Taking the first one, we can manipulate the square root algebraically ##z_0\sqrt{1 + (x-s/2)^2/z_0^2}##, this is where I run into issues, according to the text we can use the fact that ##\sqrt{1+a} = 1 + a/2## in a power series expansion to get ##z_0 + (x-s/2)^2/2 z_0## for small values of x.

I don't know how they got that. When I do a Taylor series expansion on ##z_0\sqrt{1 + (x-s/2)^2/z_0^2}## I get ##z_0\sqrt{1 + (s/2)^2/z_0^2} - \frac{-s/2}{z_0*\sqrt{\frac{-2/2}{z_0^2}+1}} *x## ...

How did they come up with such a simple answer using ##\sum_{n=0}^1 \frac{f^n(0)}{n!} x^n## ?

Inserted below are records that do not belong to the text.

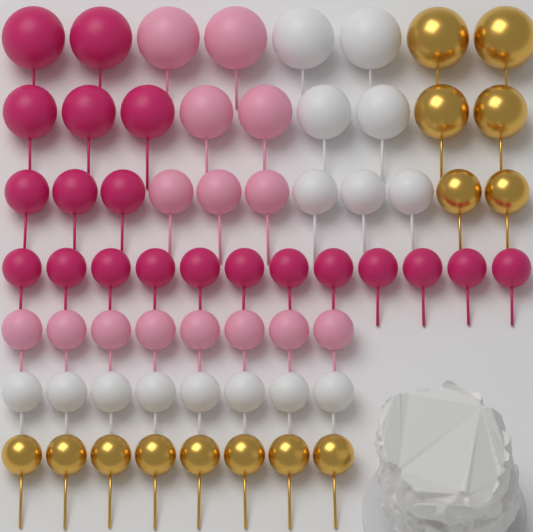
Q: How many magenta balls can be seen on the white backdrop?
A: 20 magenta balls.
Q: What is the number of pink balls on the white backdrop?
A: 15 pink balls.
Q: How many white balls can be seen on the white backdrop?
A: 15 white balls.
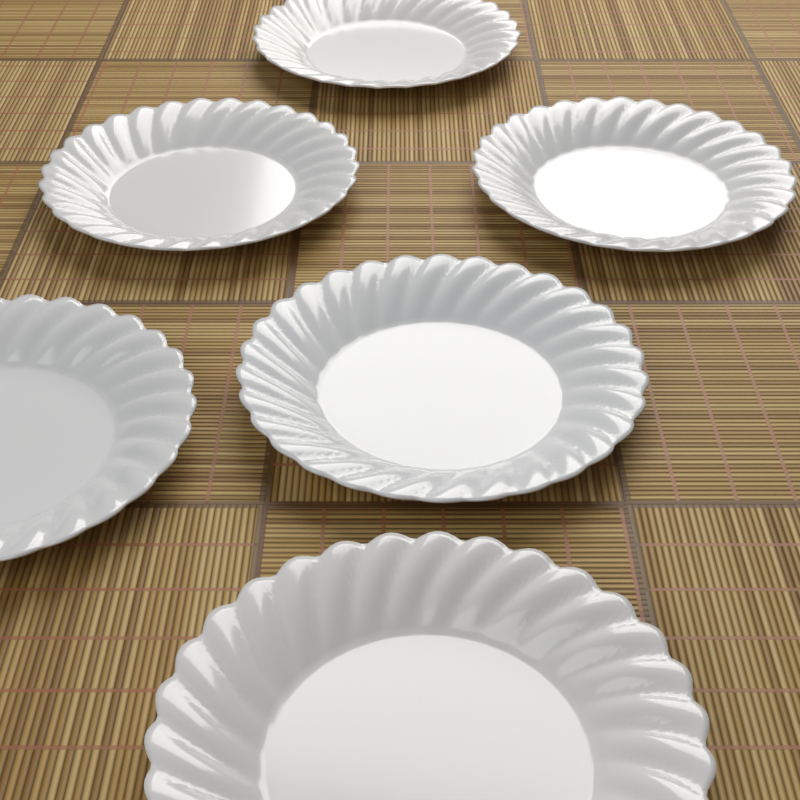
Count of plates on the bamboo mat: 6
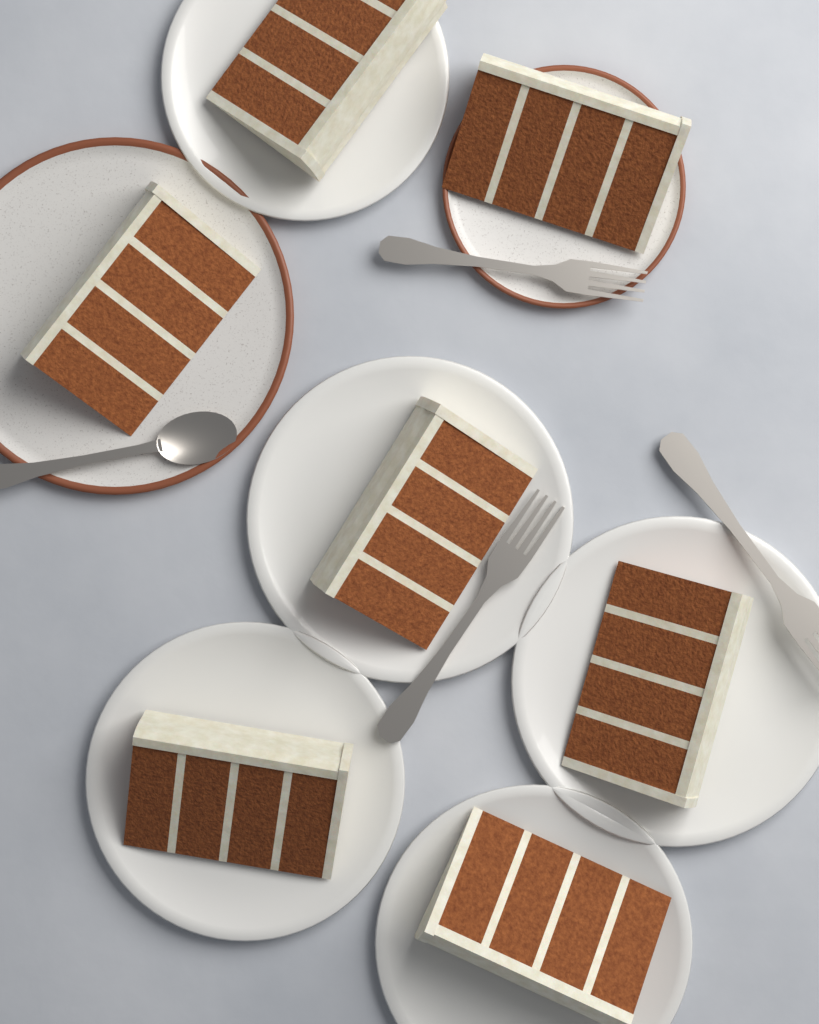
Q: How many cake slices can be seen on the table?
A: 7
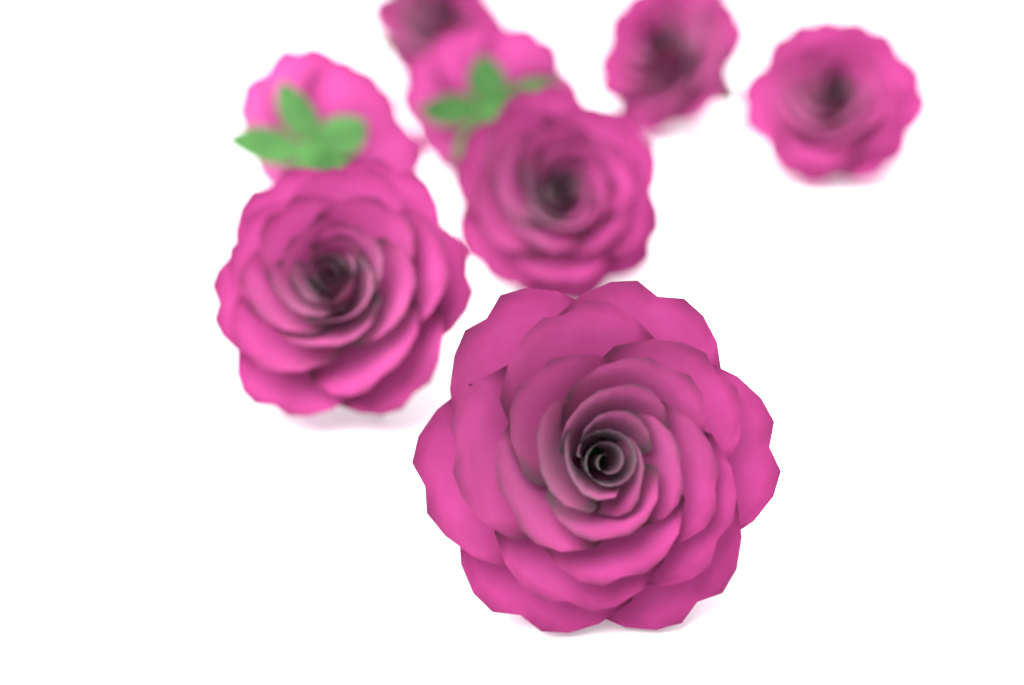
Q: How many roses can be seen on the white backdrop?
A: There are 8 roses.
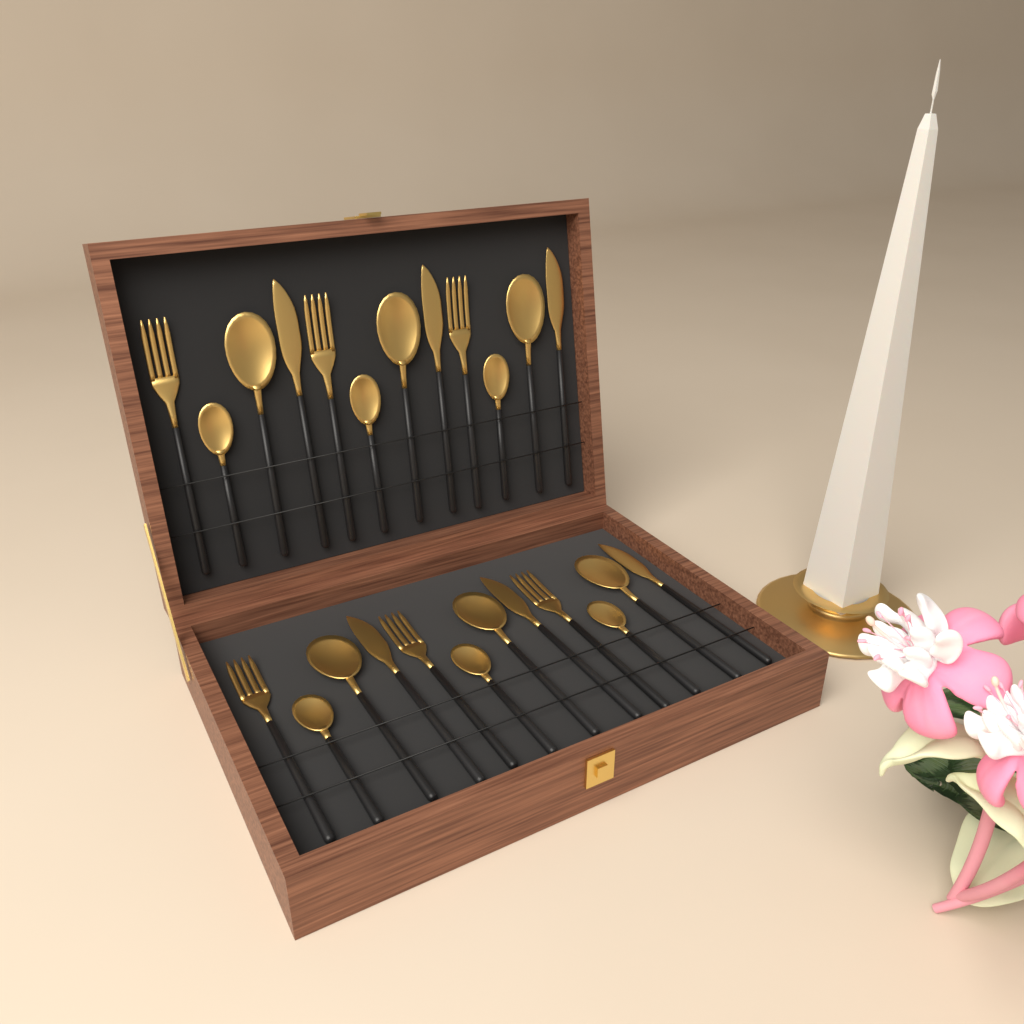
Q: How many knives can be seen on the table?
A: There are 6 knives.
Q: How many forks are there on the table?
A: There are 6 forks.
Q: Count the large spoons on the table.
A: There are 6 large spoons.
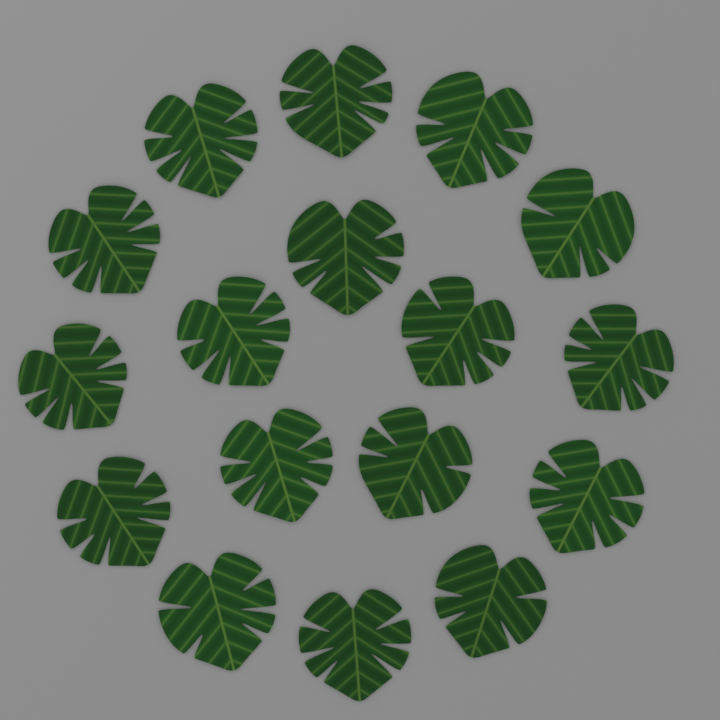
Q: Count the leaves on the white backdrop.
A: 17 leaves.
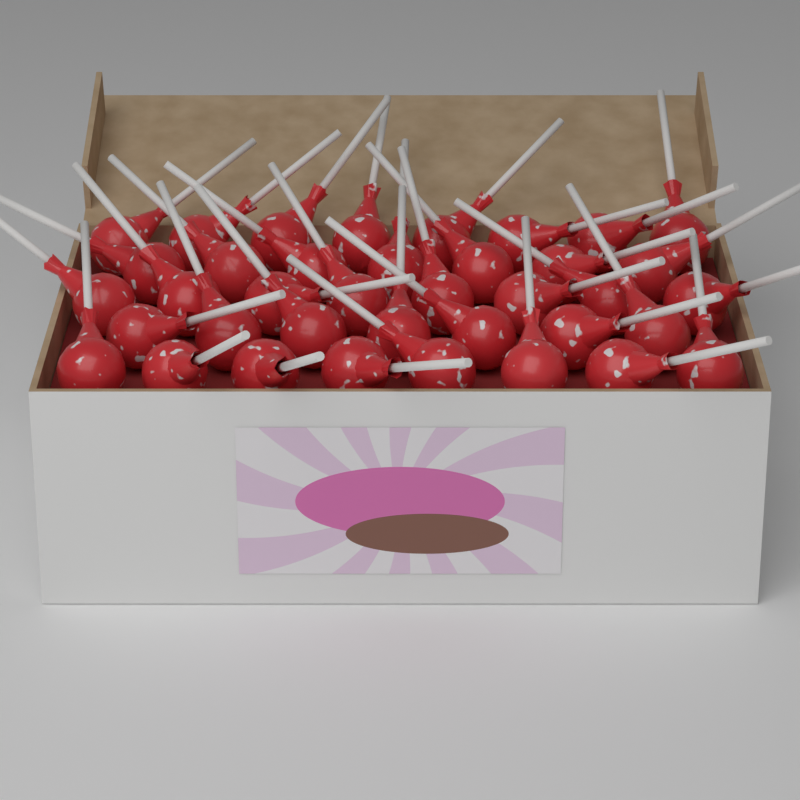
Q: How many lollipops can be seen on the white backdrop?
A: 38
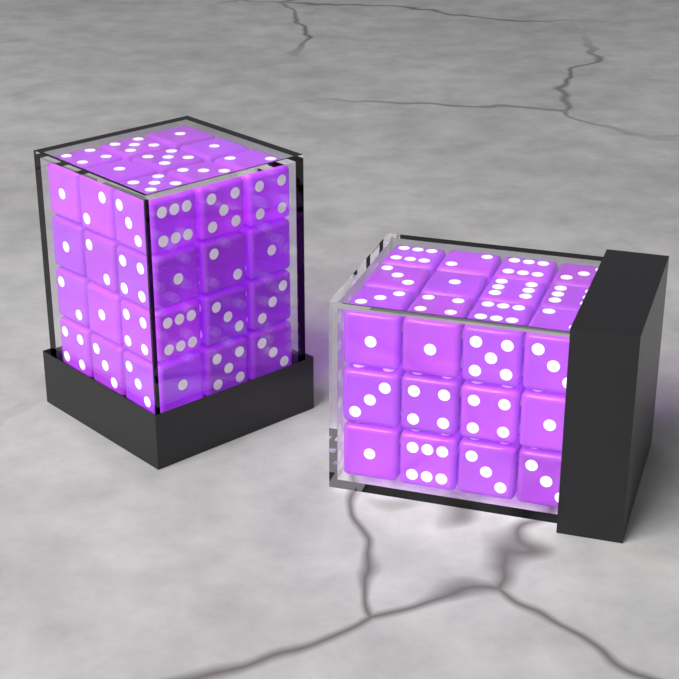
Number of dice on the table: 72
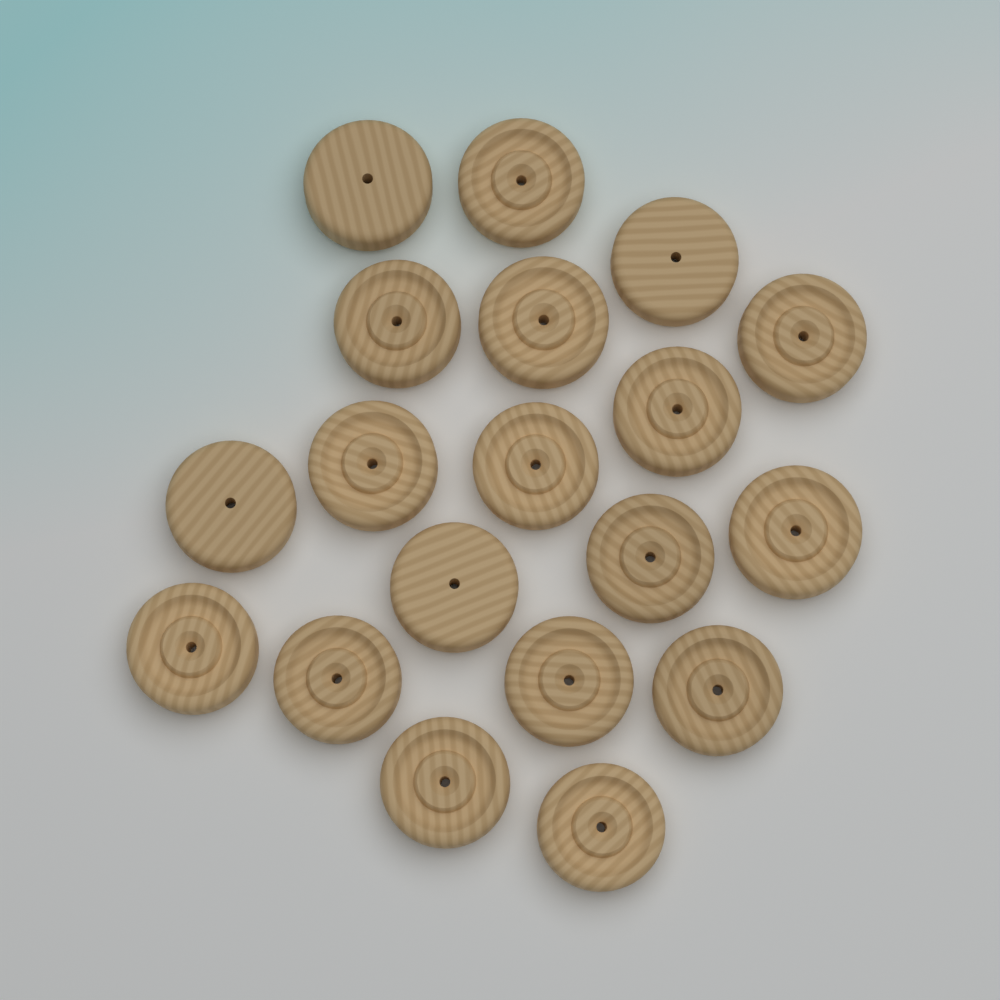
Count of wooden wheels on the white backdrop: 19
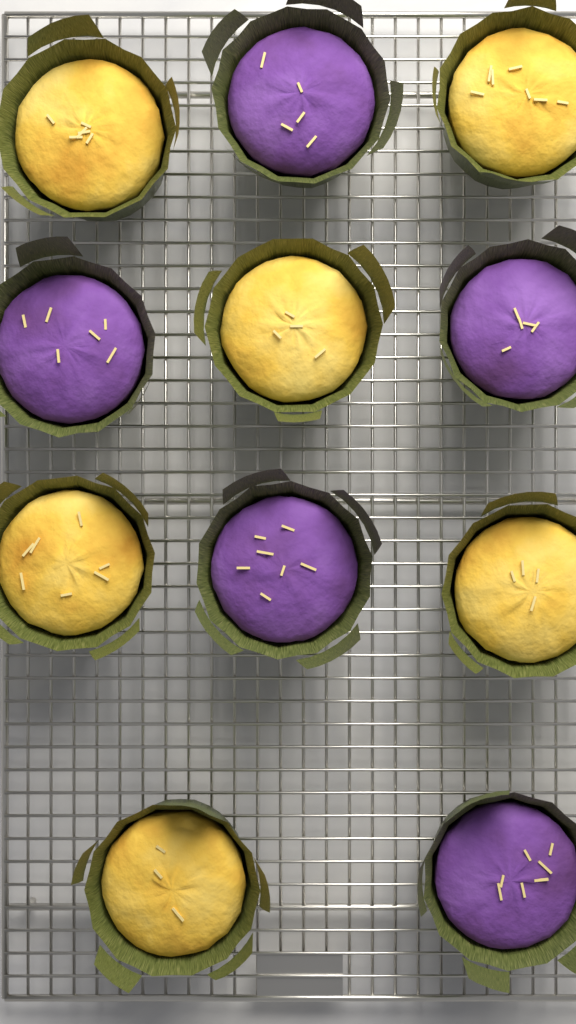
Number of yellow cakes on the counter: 6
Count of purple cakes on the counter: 5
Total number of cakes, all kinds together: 11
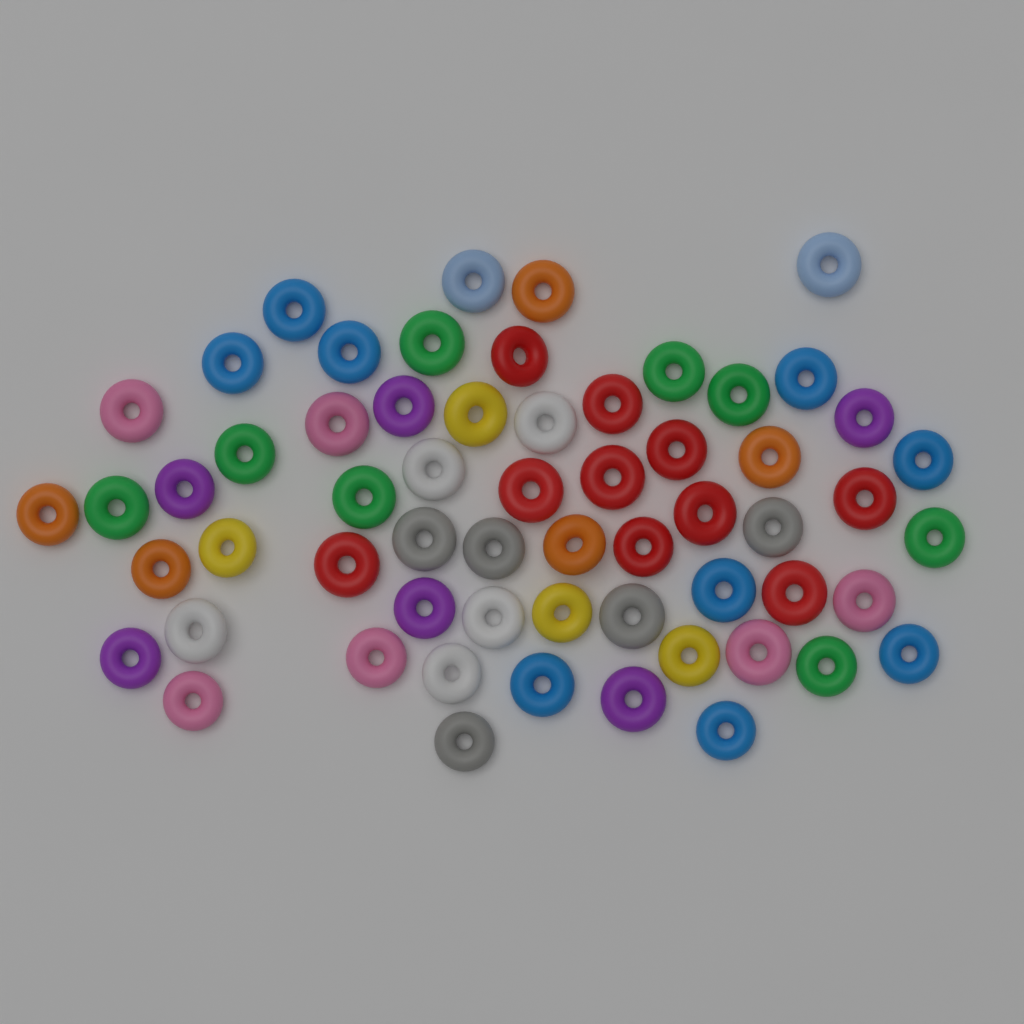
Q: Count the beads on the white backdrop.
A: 60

Am I using the Taylor series wrong?

The book goes on to use ##2cos(\theta) = exp(i \theta) + exp(-i \theta)## to obtain a final wave equation (at the screen) of ##exp(i \theta) cos(ksx/2z_0)## where k is the wave number ##\lambda = 2 \pi/k##

How did they come up with that? I don't see the algebra at all.

Sincerely, confused.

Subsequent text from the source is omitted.